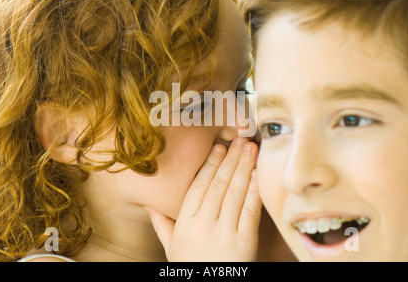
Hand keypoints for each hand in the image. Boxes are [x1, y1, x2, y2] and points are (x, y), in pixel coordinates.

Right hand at [145, 138, 261, 261]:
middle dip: (230, 159)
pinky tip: (257, 173)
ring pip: (234, 192)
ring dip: (244, 167)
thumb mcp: (172, 249)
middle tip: (239, 139)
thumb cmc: (191, 268)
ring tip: (250, 148)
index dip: (210, 165)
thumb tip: (150, 204)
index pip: (198, 186)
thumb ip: (161, 225)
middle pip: (218, 184)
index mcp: (184, 223)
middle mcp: (202, 224)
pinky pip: (249, 209)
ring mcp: (224, 233)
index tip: (218, 148)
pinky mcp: (244, 242)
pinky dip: (254, 189)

= The task =
Only an exact copy of the entries, with no pictures, is expected as the answer.

= Answer space =
Hand keypoints for each hand in the image. Boxes are [x1, y1, x2, y2] and points are (x, y), in pixel coordinates.

Right hand at [145, 138, 261, 261]:
middle dip: (230, 159)
pinky tip: (257, 173)
ring pip: (234, 192)
ring dip: (244, 167)
thumb mcp: (172, 249)
middle tip: (239, 139)
thumb cmc: (191, 268)
ring tip: (250, 148)
index dip: (210, 165)
thumb tip: (150, 204)
index pip: (198, 186)
thumb ip: (161, 225)
middle pip: (218, 184)
index mcp: (184, 223)
middle mcp: (202, 224)
pinky pip: (249, 209)
ring mcp: (224, 233)
index tip: (218, 148)
pinky mcp: (244, 242)
pinky dip: (254, 189)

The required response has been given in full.